È davvero triste la storia di Rozana al Yami, una giornalista ventiduenne araba che è stata condannata a ricevere 60 frustate. La colpa della donna è aver partecipato ad uno show dove un uomo ha parlato delle proprie esperienze sessuali.

Rozana al Yami è la prima donna ad essere stata condannata per un reato del genere. Inizialmente, la giornalista è stata accusata di aver preparato il programma e averlo pubblicizzato sul Web. In un secondo momento, la giovane ha raccontato che il giudice l’avrebbe soltanto dichiarata colpevole di aver lavorato part-time alla trasmissione, lasciando cadere le altre accuse.

Mazen Abdul Jawad, l’uomo che sull’emittente libanese Lbc ha scandalizzato tutti gli spettatori vantandosi della propria vita sessuale, è stato invece condannato a ben 5 anni di reclusione e a 1000 frustate per aver tenuto un comportamento immorale per la Sharia.
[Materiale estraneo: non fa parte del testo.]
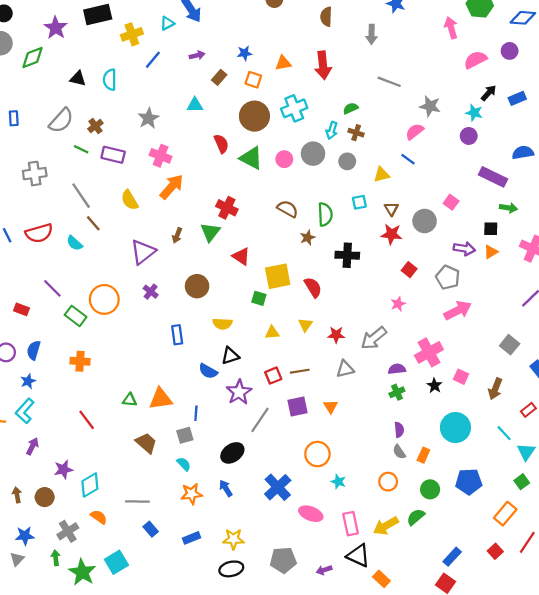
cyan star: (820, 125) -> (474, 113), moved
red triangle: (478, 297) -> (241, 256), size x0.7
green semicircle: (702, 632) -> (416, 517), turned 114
Inoltre, la corte saudita ha predisposto l’oscuramento del canale satellitare libanese di proprietà del principe Al Waleed bin Talal.

Coinvolti anche tre amici dell’uomo: per aver partecipato allo stesso programma sono stati condannati a 2 anni di reclusione e 300 frustate ciascuno.

Rozana, la quale non ha nemmeno fatto ricorso perché terrorizzata dalla possibilità di ricevere una pena più severa, ha dichiarato:

È una condanna per tutte le giornaliste.